Another significant sales tool for Toyota was a standard equipment list that was more impressive than those of many European cars in the same price bracket. The 1973 brochure for the E20 Corolla features close-up shots of the heated rear window and lockable fuel cap plus a gentleman pointing an accusatory finger at the tailor who sold him that shirt. The cabin of the A40-series Carina is cloth-upholstered magnificence even if the estate version looks as sensible as Leonard Parkin presenting The News at One. With the Cressida, the car for the middle-manager who might have otherwise opted for a Fiat 132 or a Chrysler 2-Litre, we have a Tales of the Unexpected style mystery. Why has this couple met outside of an apparently deserted stately home? What are they plotting? Will the Toyota play a vital role in the ensuing drama? Alas, we shall never know.
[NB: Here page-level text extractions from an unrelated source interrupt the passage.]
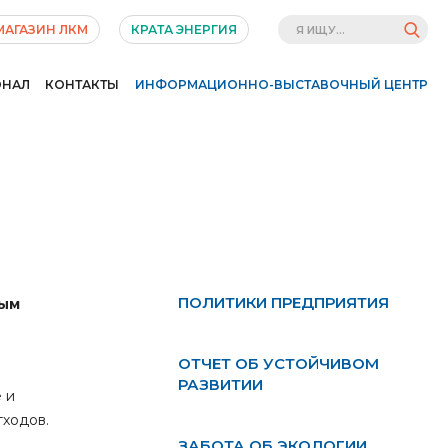
МАГАЗИН ЛКМ
КРАТА ЭНЕРГИЯ
ОНАЛ
КОНТАКТЫ
ИНФОРМАЦИОННО-ВЫСТАВОЧНЫЙ ЦЕНТР
ПОЛИТИКИ ПРЕДПРИЯТИЯ
ным
ОТЧЕТ ОБ УСТОЙЧИВОМ
РАЗВИТИИ
 и
тходов.
ЗАБОТА ОБ ЭКОЛОГИИ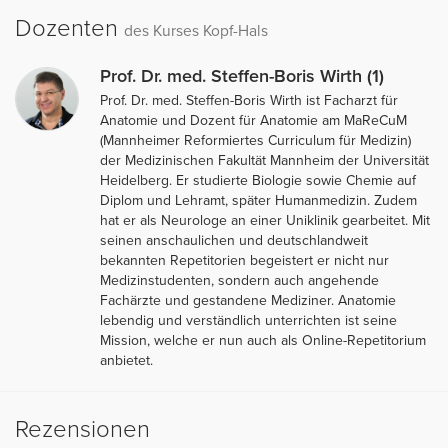
Dozenten
des Kurses Kopf-Hals
Prof. Dr. med. Steffen-Boris Wirth (1)
Prof. Dr. med. Steffen-Boris Wirth ist Facharzt für
Anatomie und Dozent für Anatomie am MaReCuM
(Mannheimer Reformiertes Curriculum für Medizin)
der Medizinischen Fakultät Mannheim der Universität
Heidelberg. Er studierte Biologie sowie Chemie auf
Diplom und Lehramt, später Humanmedizin. Zudem
hat er als Neurologe an einer Uniklinik gearbeitet. Mit
seinen anschaulichen und deutschlandweit
bekannten Repetitorien begeistert er nicht nur
Medizinstudenten, sondern auch angehende
Fachärzte und gestandene Mediziner. Anatomie
lebendig und verständlich unterrichten ist seine
Mission, welche er nun auch als Online-Repetitorium
anbietet.
Rezensionen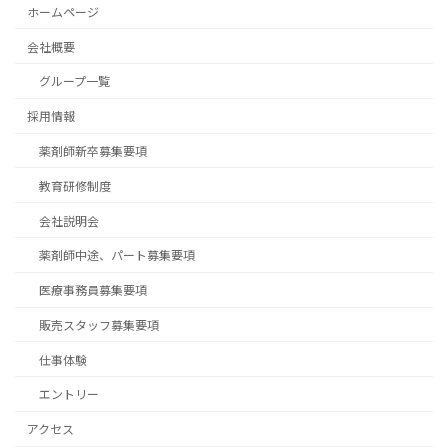
ホームページ
会社概要
グループ一覧
採用情報
薬剤師新卒募集要項
教育研修制度
会社説明会
薬剤師中途、パート募集要項
医療事務員募集要項
販売スタッフ募集要項
仕事体験
エントリー
アクセス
And during the 1970s the ultimate Toyota for many – including myself – was the fourth generation Crown that was made from 1971 to 1974. Just bathe in the sheer grooviness of the brochure photos, both of which feature a “fashionable couple”. The lines of the saloon and the coupe are more than enough to vanquish all memories of bad male hairstyles and worse moustaches. Even more importantly, ownership of a car with electric windows, central locking and a push-button radio (all of which was highly impressive to a 1972-vintage buyer) would instantly elevate you to the jet set. Whether you owned the saloon, estate or the striking-looking coupe, the Toyota flagship would make you the Lord Brett Sinclair of the office car park – and you cannot say that of many other vehicles.